Wang Rongqiang, Yang Liu, Wu Xiangkun, Shang Lilin   

  1. Nanyang Second People’s Hospital, Nanyang 473000, Henan Province, China
  • Received:2024-03-07 Accepted:2024-06-01 Online:2025-11-28 Published:2025-04-12
  • About author:Wang Rongqiang, Associate chief physician, Nanyang Second People’s Hospital, Nanyang 473000, Henan Province, China

Abstract: BACKGROUND: Poor prognosis of hip arthroplasty in patients with osteoporosis seriously affects the patients’ quality of life. Accurately predicting the risk factors for poor prognosis of hip arthroplasty in patients with osteoporosis remains a major challenge for orthopedic surgeons.
OBJECTIVE: To explore risk factors for poor prognosis after hip arthroplasty in patients with osteoporosis and construct a Nomogram prediction model. 
METHODS: A total of 192 patients with osteoporosis who underwent hip arthroplasty in Nanyang Second People’s Hospital from July 2020 to June 2022 were selected as study subjects.
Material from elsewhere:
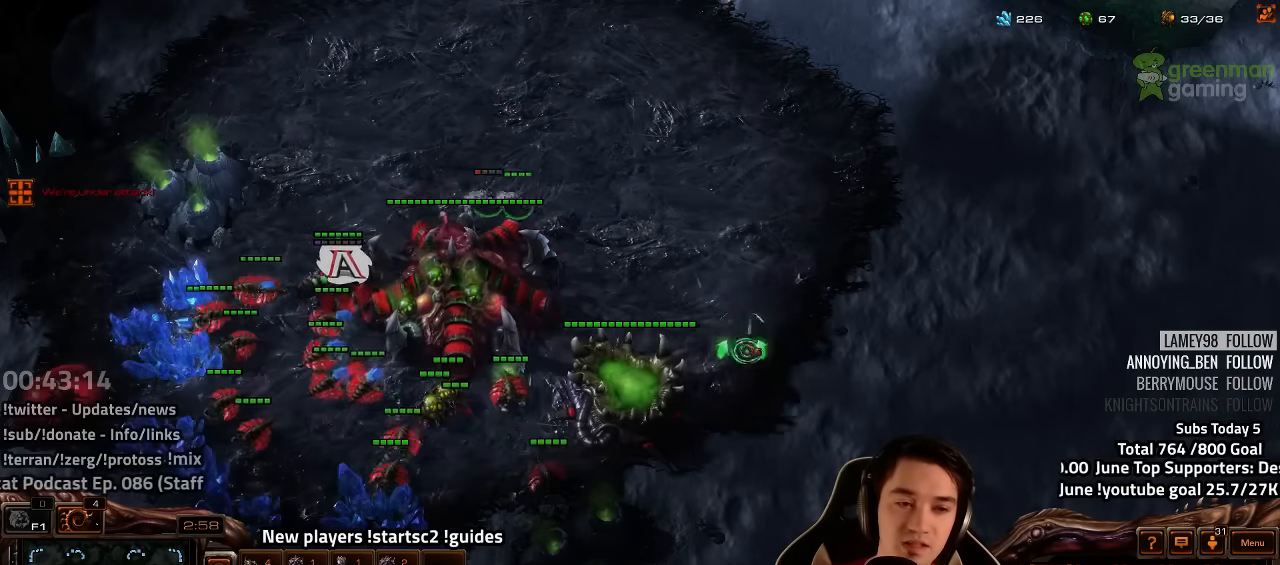
{"keys": [], "events": []}
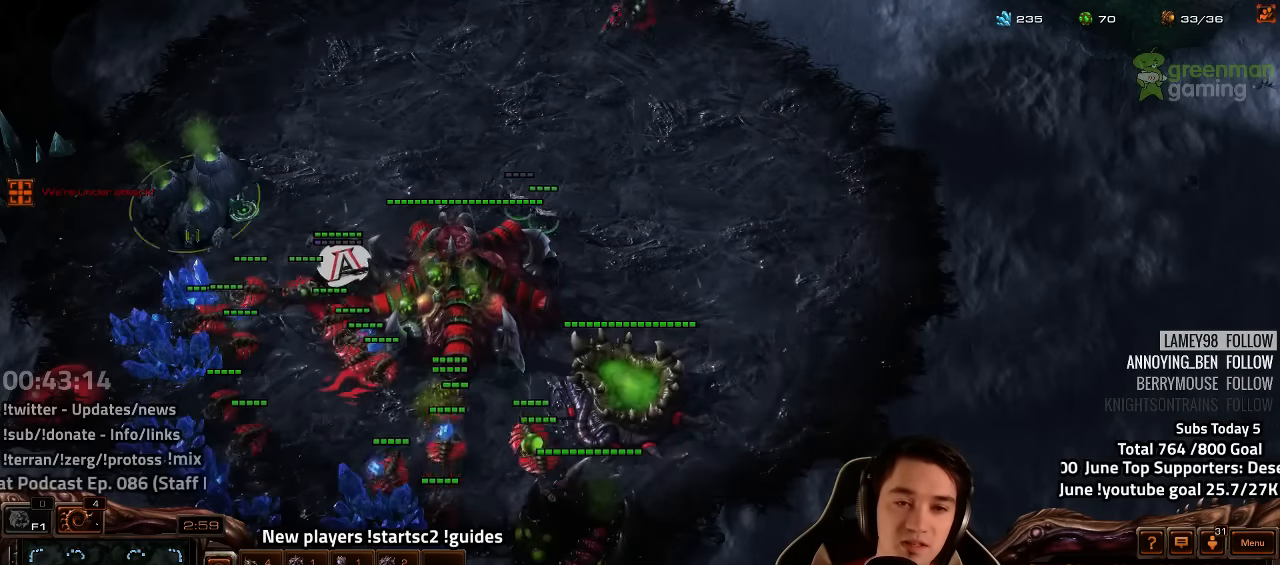
{"keys": [], "events": []}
Harris hip function scale was performed 6 months after operation. Patients with Harris score ≥ 80 were included in the good prognosis group (n=142), while patients with Harris score < 80 were included in the poor prognosis group (n=50). Clinical data of the two groups were collected and subjected to univariate analysis. Receiver operating characteristic curves were used to analyze the predictive value of the measures for poor prognosis after hip arthroplasty in patients with osteoporosis. Binary logistic regression was used to analyze the risk factors affecting poor prognosis after hip arthroplasty in patients with osteoporosis. The Nomogram prediction model for poor prognosis after hip arthroplasty in patients with osteoporosis was constructed. The calibration curve was internally validated and the concordance index was calculated, and the decision curve was evaluated for clinical predictive efficacy. 
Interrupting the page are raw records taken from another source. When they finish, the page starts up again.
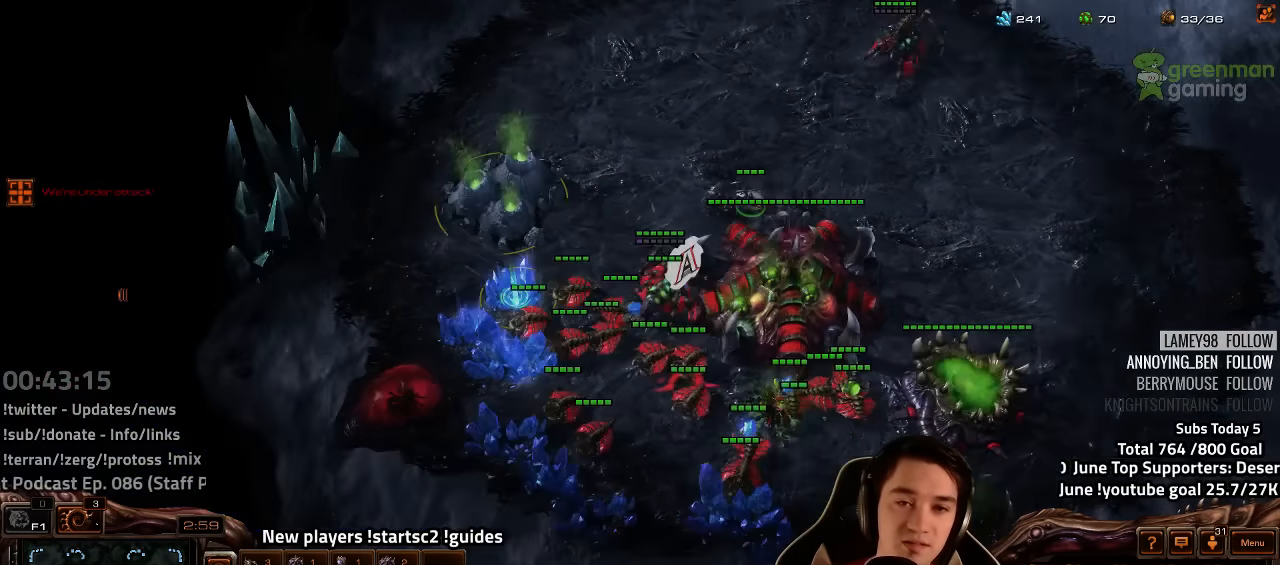
{"keys": [], "events": []}
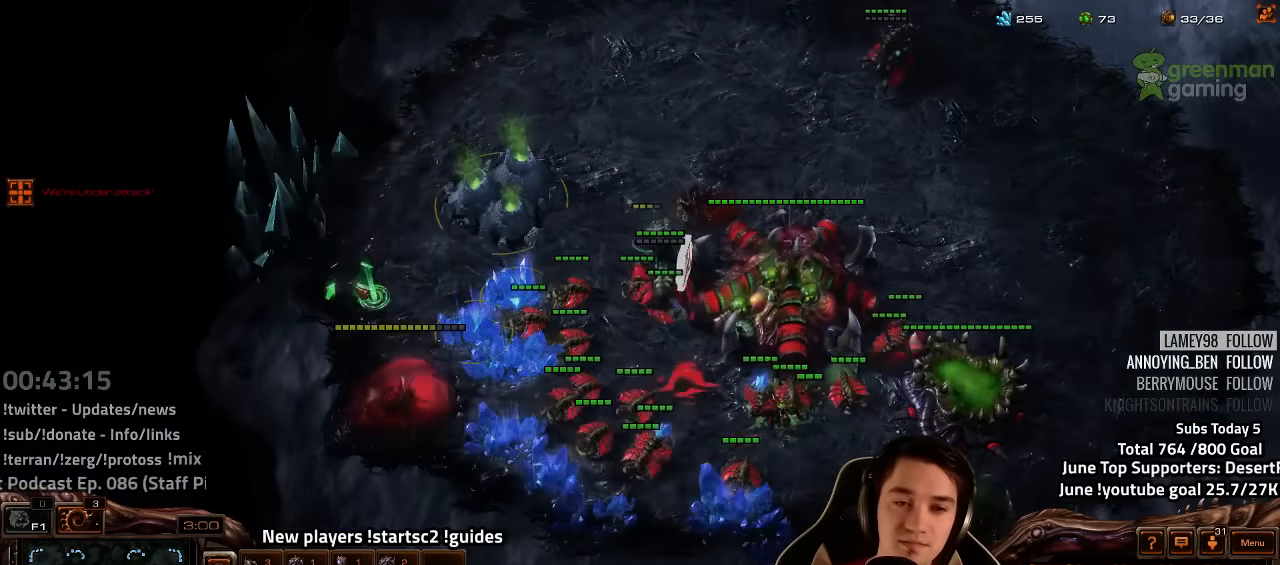
{"keys": [], "events": []}
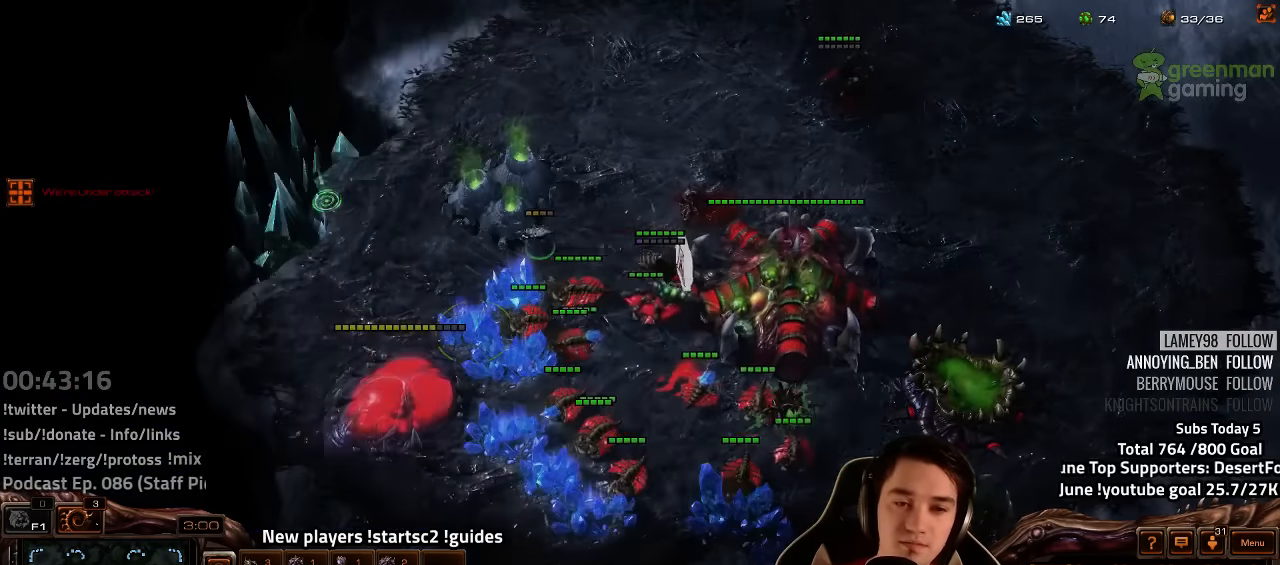
{"keys": [], "events": []}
RESULTS AND CONCLUSION: (1) The differences between the two groups were statistically significant in terms of age, body mass index, operative time, intraoperative bleeding, serum albumin, peripheral blood lymphocyte count, prognostic nutritional index, and complications (P < 0.05). (2) Area under the curve for age, body mass index, operative time, intraoperative bleeding, serum albumin, peripheral blood lymphocyte count, and prognostic nutritional index were 0.813, 0.780, 0.787, 0.764, 0.777, 0.785, and 0.818. (3) Age, body mass index, intraoperative bleeding, and complications were risk factors for poor prognosis after hip arthroplasty in patients with osteoporosis. (4) The corrected, raw curve of the nomogram prediction model was close to the ideal curve with a concordance index of 0.851 (0.815-0.886) and a good model fit, with a threshold of > 0.12 for the Nomogram prediction model to provide a net clinical benefit, and all net clinical benefits were higher than the independent predictors. (5) It is concluded that age, body mass index, intraoperative bleeding, and complications are risk factors affecting the poor prognosis of osteoporotic patients after hip arthroplasty. The Nomogram prediction model constructed based on this can help clinicians assess the prognosis of osteoporotic patients after hip arthroplasty, develop personalized interventions, improve prognosis, and enhance the quality of life.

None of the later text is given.